**EXTRAIT DU DOCUMENT**

Paludisme : ce que l’on sait du rôle des moustiques mâles (et pourquoi c’est important)

Les moustiques mâles joueraient en fait un rôle dans la transmission du paludisme. © Arnulfo Franco/AP/SIPA

Certains caractères sexuels des anophèles joueraient un rôle dans leur capacité à infecter l'homme avec le parasite Plasmodium falciparum - qui cause le paludisme. Et les moustiques femelles ne seraient plus les seules en cause, les mâles auraient leur part d'influence dans le processus de contamination.

L’aptitude des anophèles -moustiques d’une famille spécifique- à transmettre le parasite responsable du paludisme chez l’homme serait corrélée à certains caractères sexuels de ces moustiques. C’est ce que rapporte une étude parue dans le journal Science au mois de février dernier.

Les anophèles représentent le seul genre de moustique capable de transmettre la maladie. Cette capacité, dite vectorielle, varie grandement selon les espèces pour des raisons encore inconnues. Pour mieux comprendre le phénomène, une équipe internationale de chercheurs a analysé seize espèces géographiquement dispersées.

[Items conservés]
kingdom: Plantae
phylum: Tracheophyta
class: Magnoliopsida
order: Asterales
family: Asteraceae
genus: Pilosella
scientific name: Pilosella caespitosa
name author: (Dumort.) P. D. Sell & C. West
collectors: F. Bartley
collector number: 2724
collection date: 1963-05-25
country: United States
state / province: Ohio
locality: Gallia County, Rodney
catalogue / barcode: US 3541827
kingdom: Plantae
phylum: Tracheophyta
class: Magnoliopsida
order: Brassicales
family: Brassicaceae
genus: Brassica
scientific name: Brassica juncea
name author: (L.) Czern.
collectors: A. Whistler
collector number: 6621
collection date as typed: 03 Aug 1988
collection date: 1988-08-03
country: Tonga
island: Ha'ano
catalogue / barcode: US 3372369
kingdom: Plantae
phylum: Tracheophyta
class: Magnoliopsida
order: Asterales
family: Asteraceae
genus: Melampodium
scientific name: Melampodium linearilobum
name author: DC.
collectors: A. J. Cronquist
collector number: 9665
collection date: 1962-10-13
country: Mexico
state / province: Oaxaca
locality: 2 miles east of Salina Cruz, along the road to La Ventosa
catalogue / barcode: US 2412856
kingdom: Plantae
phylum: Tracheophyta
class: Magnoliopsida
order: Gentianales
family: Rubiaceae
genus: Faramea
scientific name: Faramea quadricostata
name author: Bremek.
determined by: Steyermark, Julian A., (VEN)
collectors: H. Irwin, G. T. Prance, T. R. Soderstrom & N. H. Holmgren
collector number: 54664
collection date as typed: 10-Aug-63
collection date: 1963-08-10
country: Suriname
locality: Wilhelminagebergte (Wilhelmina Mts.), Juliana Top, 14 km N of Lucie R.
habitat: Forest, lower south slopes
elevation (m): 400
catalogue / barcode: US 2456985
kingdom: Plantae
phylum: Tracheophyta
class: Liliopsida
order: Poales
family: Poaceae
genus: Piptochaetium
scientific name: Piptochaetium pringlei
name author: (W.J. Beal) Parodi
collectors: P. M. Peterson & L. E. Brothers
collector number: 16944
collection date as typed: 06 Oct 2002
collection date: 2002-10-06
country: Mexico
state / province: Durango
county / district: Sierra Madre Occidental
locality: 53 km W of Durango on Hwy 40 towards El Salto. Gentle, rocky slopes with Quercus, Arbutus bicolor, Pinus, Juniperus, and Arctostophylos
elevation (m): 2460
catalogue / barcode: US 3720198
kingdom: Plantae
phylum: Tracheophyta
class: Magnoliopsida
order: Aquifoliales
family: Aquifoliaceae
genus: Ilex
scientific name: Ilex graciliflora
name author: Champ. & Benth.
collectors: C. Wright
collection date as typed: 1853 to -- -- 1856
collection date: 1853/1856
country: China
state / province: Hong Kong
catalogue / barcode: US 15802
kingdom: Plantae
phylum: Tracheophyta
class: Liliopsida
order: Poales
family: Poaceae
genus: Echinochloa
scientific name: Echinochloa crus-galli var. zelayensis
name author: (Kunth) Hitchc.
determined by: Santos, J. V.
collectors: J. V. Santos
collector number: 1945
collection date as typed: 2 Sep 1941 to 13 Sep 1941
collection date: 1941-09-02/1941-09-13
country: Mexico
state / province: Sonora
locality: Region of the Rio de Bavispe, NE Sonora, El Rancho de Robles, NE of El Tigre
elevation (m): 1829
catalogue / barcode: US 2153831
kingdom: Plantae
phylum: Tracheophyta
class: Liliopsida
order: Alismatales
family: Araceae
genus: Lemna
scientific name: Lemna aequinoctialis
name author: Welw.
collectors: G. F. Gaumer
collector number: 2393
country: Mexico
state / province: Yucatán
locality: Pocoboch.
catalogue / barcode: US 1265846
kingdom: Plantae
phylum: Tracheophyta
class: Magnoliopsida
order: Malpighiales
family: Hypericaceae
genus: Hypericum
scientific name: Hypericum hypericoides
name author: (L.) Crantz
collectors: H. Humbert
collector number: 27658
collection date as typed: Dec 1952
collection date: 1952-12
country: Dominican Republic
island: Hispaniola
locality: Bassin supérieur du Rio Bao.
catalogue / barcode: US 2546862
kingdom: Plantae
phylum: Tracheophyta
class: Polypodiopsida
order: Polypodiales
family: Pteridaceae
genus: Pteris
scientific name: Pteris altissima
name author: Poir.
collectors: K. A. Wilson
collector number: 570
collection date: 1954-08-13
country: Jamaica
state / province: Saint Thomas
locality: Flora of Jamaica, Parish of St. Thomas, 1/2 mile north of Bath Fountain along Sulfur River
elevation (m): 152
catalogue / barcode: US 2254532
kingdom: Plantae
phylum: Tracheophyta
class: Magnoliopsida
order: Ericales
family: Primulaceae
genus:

**EXERCICE 1**
Indiquez si chacune des affirmations (a), (b) et (c) concorde avec l'article sur le paludisme. Répondez par oui ou par non, puis citez les mots décisifs de l'article.
(a) Les anophèles sont le seul genre de moustique capable de transmettre le paludisme.
(b) L'étude a été publiée dans la revue Nature.
(c) Les chercheurs ont étudié douze espèces.
**EXERCICE 2**
Rédigez la suite de l'article sur le paludisme, en commençant après sa dernière phrase.
Ces items proviennent d'une autre source.

**RÉPONSE 1**
(a) Oui : « Les anophèles représentent le seul genre de moustique capable de transmettre la maladie. »
(b) Non : « une étude parue dans le journal Science ».
(c) Non : « une équipe internationale de chercheurs a analysé seize espèces géographiquement dispersées ».

**RÉPONSE 2**
Ils ont découvert que les caractères de reproduction de ces moustiques ont évolué avec leur disposition à véhiculer le parasite Plasmodium falciparum. Précisément, il s’agit de deux traits sexuels mâles : transférer un gélatineux bouchon spermatique à la femelle lors de la copulation – pour garantir sa paternité – et synthétiser une hormone (appelée 20-hydroxyecdysone ou 20E) contenue dans ce bouchon.

Une adaptation chez les femelles

L’évolution de ces traits ont en retour engendré des adaptations chez les femelles au travers d’un mécanisme appelé co-évolution. L’hormone 20E favorise chez elles la production d’œufs et stimule la ponte. La molécule freine en revanche leurs réponses immunitaires laissant le champ libre pour le développement du parasite dans leur corps. Ce sont donc autant de facteurs qui, stimulés de la sorte, bénéficient à la transmission du parasite.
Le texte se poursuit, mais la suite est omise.